Dari sana, mereka langsung berjalan menanjak menuju puncak Gunung Hu. Sesampainya di halaman utama, terlihat sosok Pah Long sedang duduk bersila di atas batu datar yang biasa digunakan murid untuk beristirahat sekaligus menyerap energi alam.
Melihat kehadiran mereka berdua, Pah Long perlahan membuka matanya dan tersenyum lega. “Junior Riu, Junior Luo… kalian akhirnya telah kembali.”
“Salam hormat, Senior Pah!” jawab Riu Han dan Luo Jin bersamaan sambil membungkuk sedikit. “Ya, kami baru saja menyelesaikan misi dan pulang.”
Pah Long mengangguk lembut. Sebagai ketua murid di Gunung Hu, ia memang sengaja menunggu kepulangan mereka. Ia sangat khawatir—terutama pada Riu Han yang masih baru bergabung dan tingkatan kultivasinya masih terbilang rendah dibanding murid lain. Meskipun Luo Jin bersamanya, lembah dalam di sekitar Gunung Pedang tetap menyimpan bahaya yang tidak bisa dianggap remeh.
“Syukurlah kalian kembali dengan selamat dan tanpa luka serius,” ujarnya pelan. “Sudahlah, sekarang kalian istirahatlah dulu dengan tenang.

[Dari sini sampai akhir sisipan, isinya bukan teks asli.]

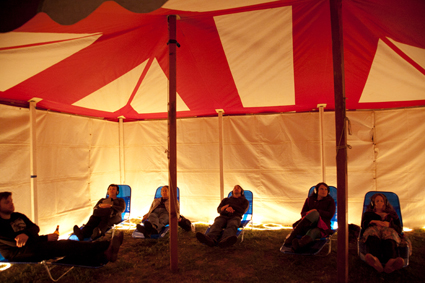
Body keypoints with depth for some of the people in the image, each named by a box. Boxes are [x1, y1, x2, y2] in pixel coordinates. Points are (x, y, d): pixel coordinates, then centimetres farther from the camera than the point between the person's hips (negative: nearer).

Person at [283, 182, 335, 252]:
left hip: (321, 227, -3)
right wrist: (308, 215, -16)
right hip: (309, 226, 4)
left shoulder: (330, 201, 9)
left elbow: (330, 215, -5)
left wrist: (316, 211, -16)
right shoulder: (309, 200, 15)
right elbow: (303, 213, 8)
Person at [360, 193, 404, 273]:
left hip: (389, 231, 1)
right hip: (372, 230, -1)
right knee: (374, 239, -42)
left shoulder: (392, 214, 37)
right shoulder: (368, 213, 36)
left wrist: (389, 224, -2)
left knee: (389, 241, -40)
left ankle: (391, 262, -72)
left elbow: (399, 229, 21)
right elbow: (364, 224, 14)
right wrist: (374, 222, -6)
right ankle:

Pulihkan tenaga dan pikiran kalian.”
“Baik, terima kasih atas perhatiannya, Senior Pah,” jawab mereka.
Riu Han pun mengerti sepenuhnya. Ia tahu alasan mengapa Pah Long duduk di sana sejak tadi—bukan sekadar berlatih, melainkan menjaga pintu masuk wilayah Gunung Hu sambil menunggu kepulangan mereka. Di sini, di bawah naungan Jing Hu, di bawah langit Gunung Hu, ia tidak hanya mendapatkan tempat untuk mengasah kekuatan, melainkan juga sebuah keluarga yang tidak pernah ia miliki sebelumnya.